### ESERCIZIO SCRITTO
Restituisca, senza alcuna modifica, tutte le righe dei record riportati di seguito.

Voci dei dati
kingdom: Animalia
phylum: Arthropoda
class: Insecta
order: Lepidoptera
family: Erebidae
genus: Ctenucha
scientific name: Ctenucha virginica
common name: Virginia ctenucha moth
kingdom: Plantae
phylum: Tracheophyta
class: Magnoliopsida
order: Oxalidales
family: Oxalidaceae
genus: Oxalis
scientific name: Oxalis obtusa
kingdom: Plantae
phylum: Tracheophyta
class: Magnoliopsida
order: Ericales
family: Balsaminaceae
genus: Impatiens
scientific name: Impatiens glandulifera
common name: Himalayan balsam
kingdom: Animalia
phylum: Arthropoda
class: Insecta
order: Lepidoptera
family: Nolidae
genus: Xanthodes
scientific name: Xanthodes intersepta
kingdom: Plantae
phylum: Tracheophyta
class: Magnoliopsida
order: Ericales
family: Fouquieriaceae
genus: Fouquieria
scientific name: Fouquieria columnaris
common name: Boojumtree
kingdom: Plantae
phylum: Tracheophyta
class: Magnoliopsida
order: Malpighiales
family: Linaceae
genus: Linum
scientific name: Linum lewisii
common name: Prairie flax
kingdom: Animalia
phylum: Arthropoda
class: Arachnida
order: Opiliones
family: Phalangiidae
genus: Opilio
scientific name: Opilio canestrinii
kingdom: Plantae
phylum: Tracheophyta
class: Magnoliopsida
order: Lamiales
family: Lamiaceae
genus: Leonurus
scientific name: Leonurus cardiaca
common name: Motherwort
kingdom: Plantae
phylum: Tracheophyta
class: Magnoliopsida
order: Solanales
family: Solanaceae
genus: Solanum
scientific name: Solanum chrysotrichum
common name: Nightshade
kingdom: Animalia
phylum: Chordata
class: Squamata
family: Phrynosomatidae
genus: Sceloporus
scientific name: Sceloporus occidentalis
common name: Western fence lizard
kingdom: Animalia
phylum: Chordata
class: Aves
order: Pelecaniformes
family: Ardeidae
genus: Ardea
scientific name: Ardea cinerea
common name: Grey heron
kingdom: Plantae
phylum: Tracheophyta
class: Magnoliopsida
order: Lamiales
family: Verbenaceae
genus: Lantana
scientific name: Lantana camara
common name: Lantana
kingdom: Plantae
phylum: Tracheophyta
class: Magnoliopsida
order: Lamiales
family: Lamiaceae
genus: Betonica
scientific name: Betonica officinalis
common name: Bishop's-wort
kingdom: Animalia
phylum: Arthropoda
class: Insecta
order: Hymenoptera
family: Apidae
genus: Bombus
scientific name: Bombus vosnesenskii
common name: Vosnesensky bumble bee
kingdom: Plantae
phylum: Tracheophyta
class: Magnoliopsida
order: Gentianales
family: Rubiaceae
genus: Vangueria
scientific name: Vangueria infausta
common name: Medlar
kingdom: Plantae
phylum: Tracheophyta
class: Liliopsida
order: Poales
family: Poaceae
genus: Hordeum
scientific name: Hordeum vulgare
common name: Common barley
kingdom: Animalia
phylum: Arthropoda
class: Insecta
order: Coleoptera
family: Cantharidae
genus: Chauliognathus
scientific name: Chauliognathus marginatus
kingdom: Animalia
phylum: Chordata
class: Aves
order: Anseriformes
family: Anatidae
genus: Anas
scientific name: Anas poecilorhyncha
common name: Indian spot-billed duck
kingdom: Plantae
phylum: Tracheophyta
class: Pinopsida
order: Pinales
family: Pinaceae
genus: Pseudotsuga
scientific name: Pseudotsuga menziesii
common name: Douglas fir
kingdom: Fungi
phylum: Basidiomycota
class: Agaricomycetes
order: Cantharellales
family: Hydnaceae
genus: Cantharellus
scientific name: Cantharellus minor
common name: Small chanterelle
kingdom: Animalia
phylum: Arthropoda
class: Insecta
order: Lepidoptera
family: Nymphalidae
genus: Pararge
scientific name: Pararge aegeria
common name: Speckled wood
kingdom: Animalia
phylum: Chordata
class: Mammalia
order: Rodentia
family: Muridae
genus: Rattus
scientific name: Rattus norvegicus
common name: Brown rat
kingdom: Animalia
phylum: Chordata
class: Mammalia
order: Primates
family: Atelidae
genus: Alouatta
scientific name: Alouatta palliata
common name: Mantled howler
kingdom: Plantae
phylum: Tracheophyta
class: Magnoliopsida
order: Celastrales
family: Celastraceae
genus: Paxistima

### SOLUZIONE PROPOSTA
kingdom: Animalia
phylum: Arthropoda
class: Insecta
order: Lepidoptera
family: Erebidae
genus: Ctenucha
scientific name: Ctenucha virginica
common name: Virginia ctenucha moth
kingdom: Plantae
phylum: Tracheophyta
class: Magnoliopsida
order: Oxalidales
family: Oxalidaceae
genus: Oxalis
scientific name: Oxalis obtusa
kingdom: Plantae
phylum: Tracheophyta
class: Magnoliopsida
order: Ericales
family: Balsaminaceae
genus: Impatiens
scientific name: Impatiens glandulifera
common name: Himalayan balsam
kingdom: Animalia
phylum: Arthropoda
class: Insecta
order: Lepidoptera
family: Nolidae
genus: Xanthodes
scientific name: Xanthodes intersepta
kingdom: Plantae
phylum: Tracheophyta
class: Magnoliopsida
order: Ericales
family: Fouquieriaceae
genus: Fouquieria
scientific name: Fouquieria columnaris
common name: Boojumtree
kingdom: Plantae
phylum: Tracheophyta
class: Magnoliopsida
order: Malpighiales
family: Linaceae
genus: Linum
scientific name: Linum lewisii
common name: Prairie flax
kingdom: Animalia
phylum: Arthropoda
class: Arachnida
order: Opiliones
family: Phalangiidae
genus: Opilio
scientific name: Opilio canestrinii
kingdom: Plantae
phylum: Tracheophyta
class: Magnoliopsida
order: Lamiales
family: Lamiaceae
genus: Leonurus
scientific name: Leonurus cardiaca
common name: Motherwort
kingdom: Plantae
phylum: Tracheophyta
class: Magnoliopsida
order: Solanales
family: Solanaceae
genus: Solanum
scientific name: Solanum chrysotrichum
common name: Nightshade
kingdom: Animalia
phylum: Chordata
class: Squamata
family: Phrynosomatidae
genus: Sceloporus
scientific name: Sceloporus occidentalis
common name: Western fence lizard
kingdom: Animalia
phylum: Chordata
class: Aves
order: Pelecaniformes
family: Ardeidae
genus: Ardea
scientific name: Ardea cinerea
common name: Grey heron
kingdom: Plantae
phylum: Tracheophyta
class: Magnoliopsida
order: Lamiales
family: Verbenaceae
genus: Lantana
scientific name: Lantana camara
common name: Lantana
kingdom: Plantae
phylum: Tracheophyta
class: Magnoliopsida
order: Lamiales
family: Lamiaceae
genus: Betonica
scientific name: Betonica officinalis
common name: Bishop's-wort
kingdom: Animalia
phylum: Arthropoda
class: Insecta
order: Hymenoptera
family: Apidae
genus: Bombus
scientific name: Bombus vosnesenskii
common name: Vosnesensky bumble bee
kingdom: Plantae
phylum: Tracheophyta
class: Magnoliopsida
order: Gentianales
family: Rubiaceae
genus: Vangueria
scientific name: Vangueria infausta
common name: Medlar
kingdom: Plantae
phylum: Tracheophyta
class: Liliopsida
order: Poales
family: Poaceae
genus: Hordeum
scientific name: Hordeum vulgare
common name: Common barley
kingdom: Animalia
phylum: Arthropoda
class: Insecta
order: Coleoptera
family: Cantharidae
genus: Chauliognathus
scientific name: Chauliognathus marginatus
kingdom: Animalia
phylum: Chordata
class: Aves
order: Anseriformes
family: Anatidae
genus: Anas
scientific name: Anas poecilorhyncha
common name: Indian spot-billed duck
kingdom: Plantae
phylum: Tracheophyta
class: Pinopsida
order: Pinales
family: Pinaceae
genus: Pseudotsuga
scientific name: Pseudotsuga menziesii
common name: Douglas fir
kingdom: Fungi
phylum: Basidiomycota
class: Agaricomycetes
order: Cantharellales
family: Hydnaceae
genus: Cantharellus
scientific name: Cantharellus minor
common name: Small chanterelle
kingdom: Animalia
phylum: Arthropoda
class: Insecta
order: Lepidoptera
family: Nymphalidae
genus: Pararge
scientific name: Pararge aegeria
common name: Speckled wood
kingdom: Animalia
phylum: Chordata
class: Mammalia
order: Rodentia
family: Muridae
genus: Rattus
scientific name: Rattus norvegicus
common name: Brown rat
kingdom: Animalia
phylum: Chordata
class: Mammalia
order: Primates
family: Atelidae
genus: Alouatta
scientific name: Alouatta palliata
common name: Mantled howler
kingdom: Plantae
phylum: Tracheophyta
class: Magnoliopsida
order: Celastrales
family: Celastraceae
genus: Paxistima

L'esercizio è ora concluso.